Reputation: 43547
$('a').click(function(e){return false;});
It successfully disables links almost everywhere but does not work on the links found in the tooltip-popups on the topic tags on this site (SO). I looked at the DOM and they are indeed <a>
tags.
How come?
Is there a more robust way to force my user to stay on the current page? (This is for a bookmarklet where I graphically manipulate the DOM so I need to be able to click and drag everything, including links.)
I know that even if I can disable the regular click functionality on all anchors it won't do anything for any navigation triggered by other click callbacks on other tags.
Upvotes: 1
Views: 174
Reputation: 1092
A technique I've employed before is to place an invisible absolutely-positioned element over the entire document. This is actually employed by Firebug Lite to allow the Element Inspector to intercept any clicks.
All you need to worry about then is attaching your event listener to your absolutely-positioned element and figuring out what element was under the mouse when you clicked.

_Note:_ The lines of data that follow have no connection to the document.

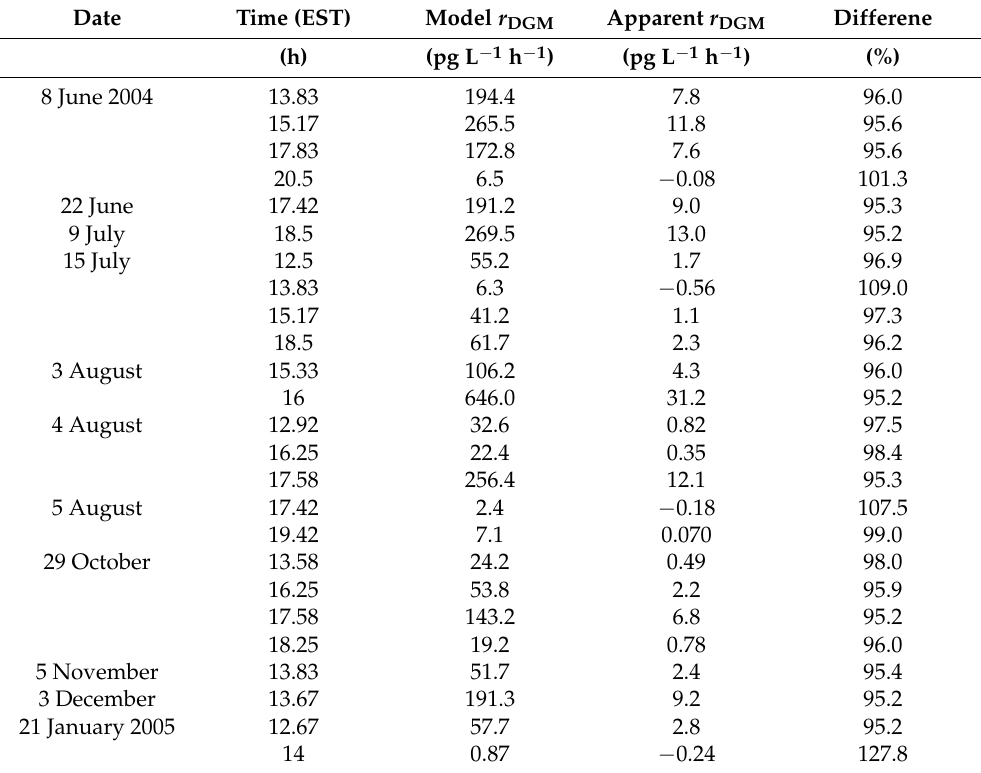
Table 4. A comparison of the model-calculated rates with the apparent rates of DGM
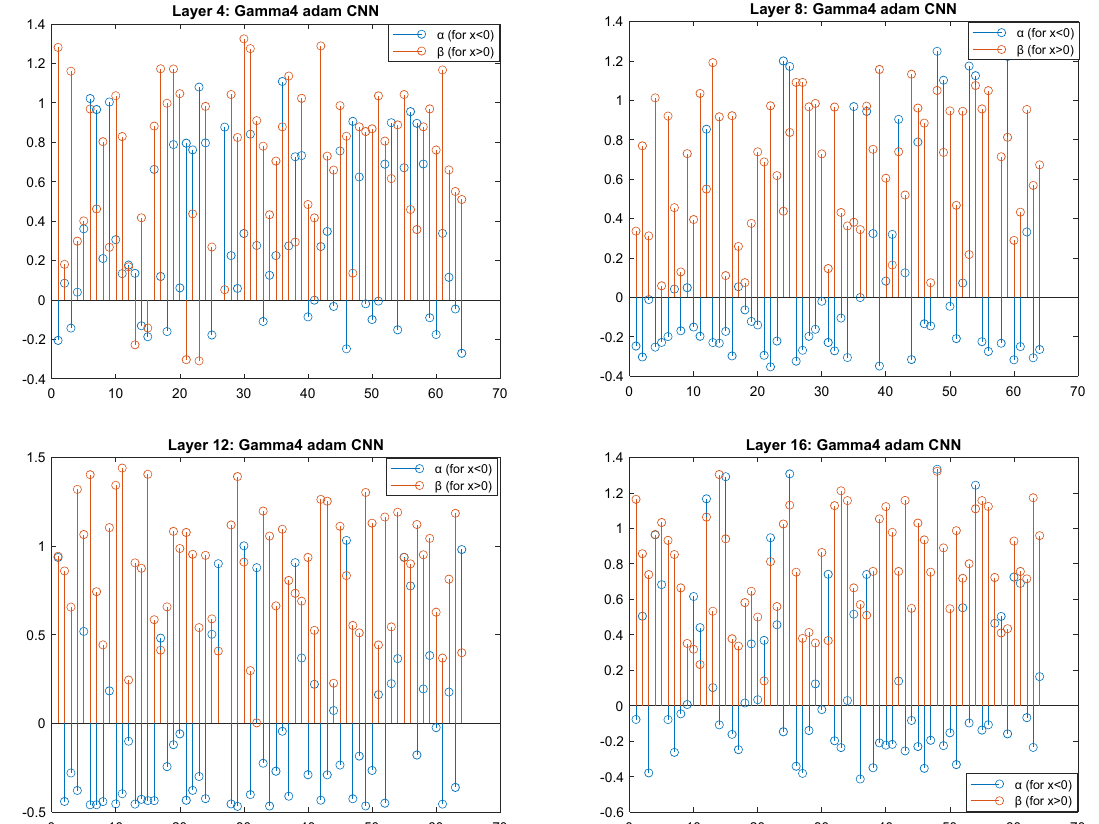
Figure 9. Pictorial representation of α and β values for a trained model at different layers for gamma4_adam network using Adam optimization. Here α and β are channel-wise learnable parameters in SGT layers, each corresponding to 64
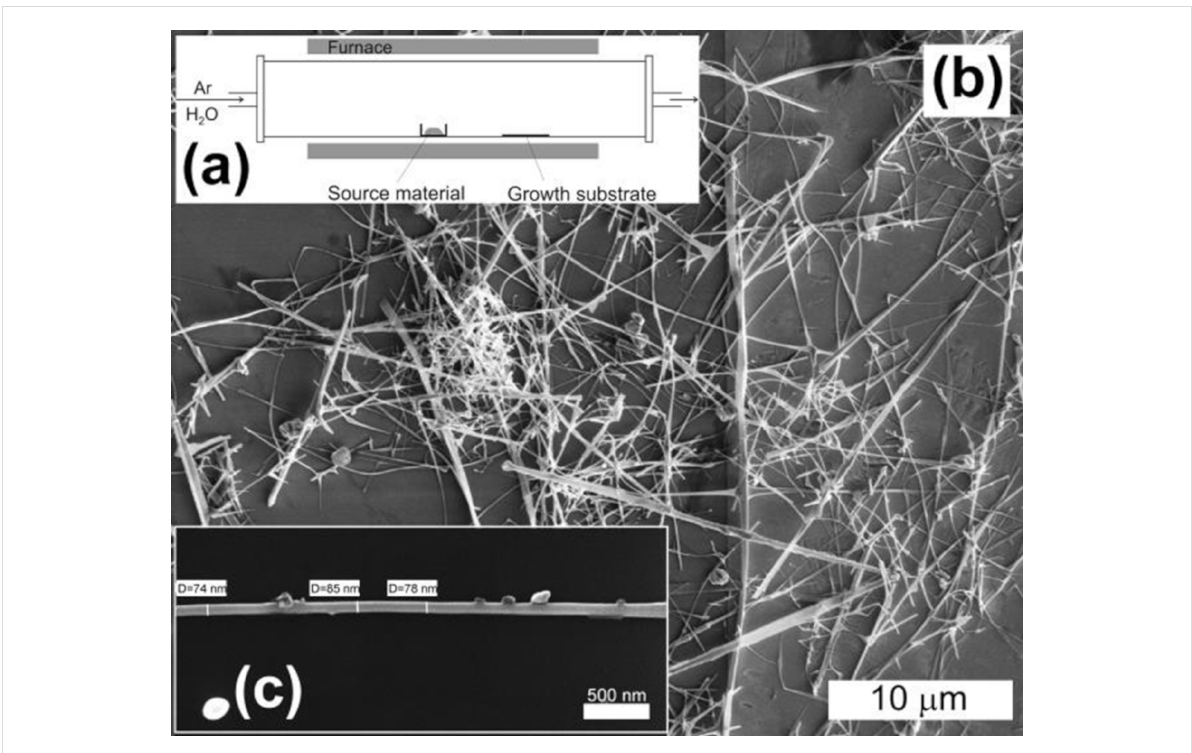
Figure 1: Scheme of nanowire synthesis (a), SEM image of SnO 2 nanowires after synthesis (b), SEM image of a single SnO 2 nanowire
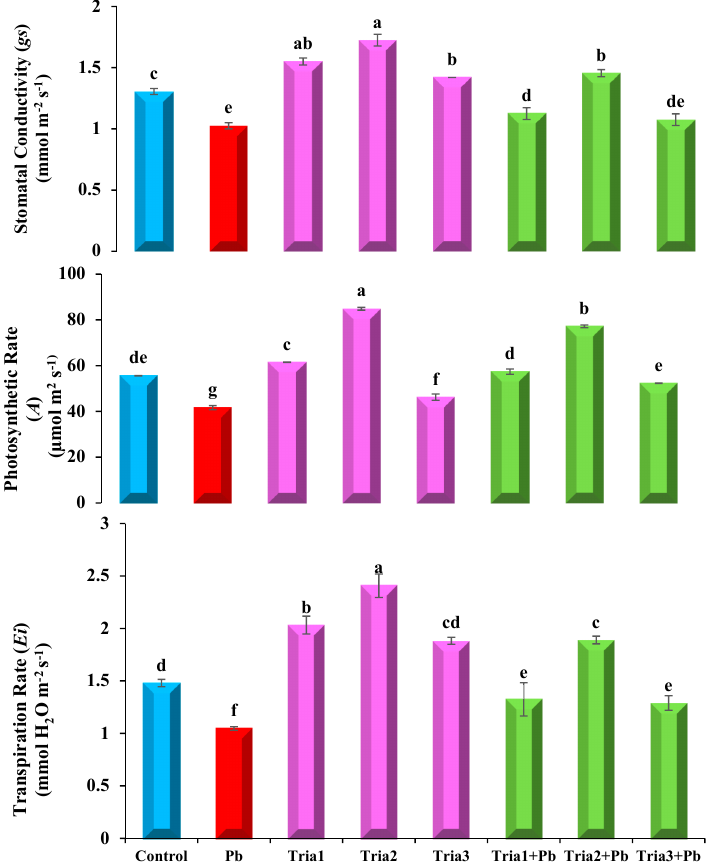
Figure 1. Effect of Tria and Pb on Gas Exchange Attributes of Phaseolus vulgaris L. (Data exhibit means ± SE of 4 replicates. Non-identical letters specify significant difference amid the treatments at p ≤ 0.05. Control, Pb = 400 mg kg − 1 Pb, Tria-1 = 10 µmol L − 1 of Tria, Tria-2 = 20 µmol L − 1 of Tria, Tria-3 = 30 µmol L − 1 of Tria.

Luckily, all modern browsers implement a method to discern this: document.elementFromPoint. There are a few differences between implementations; here's the method I usually use (unfortunately feature detection's a bit tricky for this, so I'm doing browser detection):
var scrollIsRelative = !($.browser.opera || $.browser.safari && $.browser.version < "532");
$.fromPoint = function(x, y) {
if(!document.elementFromPoint) return null;
if(scrollIsRelative)
{
x -= $(document).scrollLeft();
y -= $(document).scrollTop();
}
return document.elementFromPoint(x, y);
};
Attach a click event listener to your absolutely-positioned div and on click, hide your div and call this method to get the element, then show your div again. Example:
$('#hugeDiv').on('click', function(ev) {
var x = ev.pageX;
var y = ev.pageY;
$(this).hide();
var el = $.fromPoint(x, y);
$(this).show();
//do stuff with el
});
Upvotes: 1
Reputation: 1985
try with .on - in e.g. SO sites those links are created later then your event attached
$(document).on('click', 'a', function(e) {
return false;
});
Upvotes: 3
Reputation: 43547
It would appear the solution is
window.onbeforeunload = function() {
return "Are you sure you want to navigate away?";
}
A right proper use of an event system if I would say so myself.
The original scope of the question was not wide enough. This solves the problem that led to my question.